Similar content being viewed by others
Introduction
Recent advances in high-throughput sequencing technologies have revolutionized genetic studies of complex diseases1,2,3,4,5,6,7. The emergence of next-generation sequencing (NGS) platforms has enabled genomic analyses at an unprecedented scale and resolution. These technologies have facilitated whole-genome sequencing (WGS) and whole-exome sequencing (WES) of large cohorts, unveiling novel disease-associated loci and providing deeper insights into the genetic architecture of complex disorders1,2,3,4,5,6,7,8,9.

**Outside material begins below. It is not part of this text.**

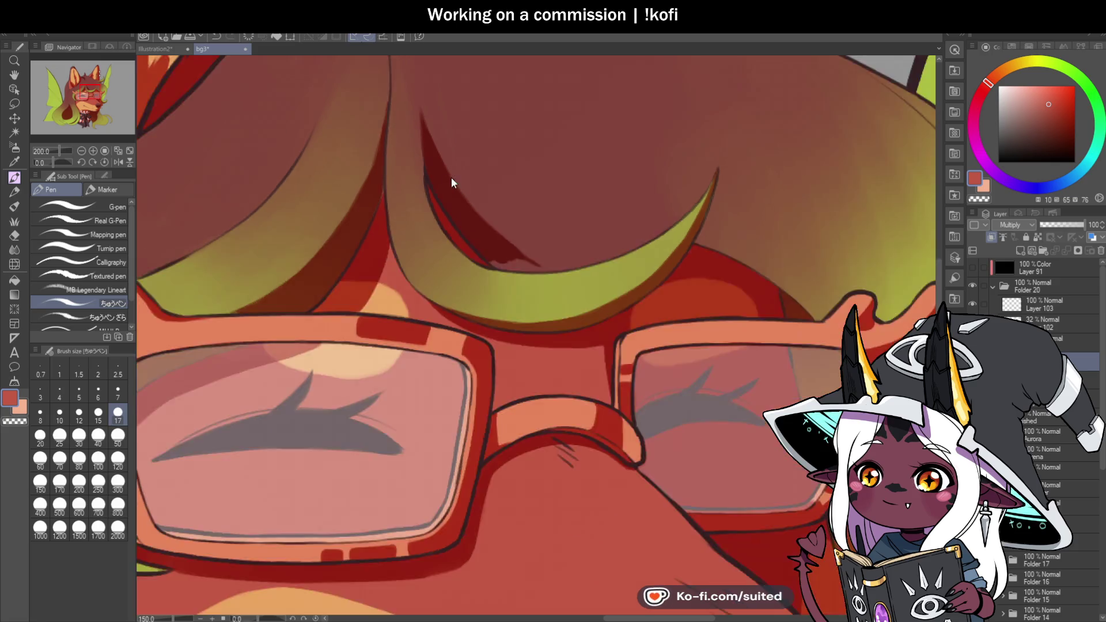
scroll(507, 187, down, 3)
drag(54, 162, 61, 162)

Detecting disease-causing variants from WES/WGS data is a complex task. Today, most clinical genetics labs that analyze WES/WGS data follow the American College of Medical Genetics and Genomics (ACMG) guidelines for interpreting sequence variants10. This mainly includes detecting high-quality variants with lower allele frequency and damaging effects on the protein function. Other factors usually considered are the segregation of the variant with the phenotype and existing evidence for the variant or gene association with disease. To assist clinicians in this laborious process, several automated tools such as Exomiser11, AMELIE12, LIRICAL13, AutoCaSc14, etc., have been devised to prioritize disease-specific variants (mainly single nucleotide variants [SNVs] and insertions/deletions [indels]) from WES/WGS data.

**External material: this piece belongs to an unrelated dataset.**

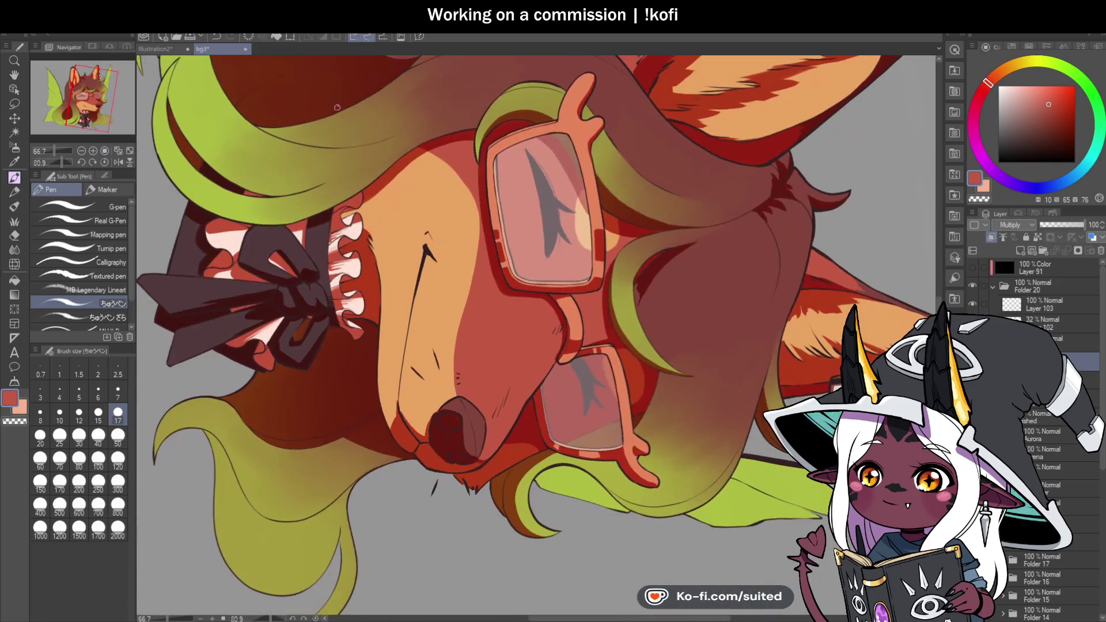
Shade the green strand's edge beside the glasses in dark red
scroll(669, 285, up, 4)
drag(577, 292, 576, 331)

Autism spectrum disorder (ASD) is a complex neurodevelopmental disorder (NDD) that has greatly benefited from the emergence of NGS technologies. Recent large-scale WES and WGS studies have identified thousands of ASD susceptibility genetic variants in hundreds of genes5,15,16,17,18,19,20. Nevertheless, despite these advances in ASD genetics, clinically meaningful genetic variants are identified only in 8–30% of affected probands5,21,22. Thus, there is a need for new approaches to facilitate the detection of ASD-specific variants from WES/WGS data.
Here, we present two scoring approaches called AutScore and AutScore.r that integrate variant and gene-level information such as pathogenicity, deleteriousness, clinical relevance, gene-disease association, and gene-variant inheritance pattern from a wide range of bioinformatics tools and databases to generate a single score for prioritizing clinically relevant ASD candidate variants from WES data for simplex and multiplex families. We applied both versions of AutScore to WES data from 581 Israeli ASD-affected probands and their parents. We assessed its performance by comparing the obtained results to a manual and blinded evaluation of the variants by clinicians and to AutoCaSc14, an existing variant prioritization tool for NDDs.
Materials and methods
Study sample
Our sample included 581 children diagnosed with ASD, registered with the Azrieli National Centre for Autism and Neurodevelopment Research (ANCAN)23,24. Based on clinical records, none of the parents had registered themselves with ASD, intellectual disability, or other NDDs. Genomic DNA was extracted from saliva samples from children and their parents using Oragene®•DNA (OG-500/575) collection kits (DNA Genotek, Canada).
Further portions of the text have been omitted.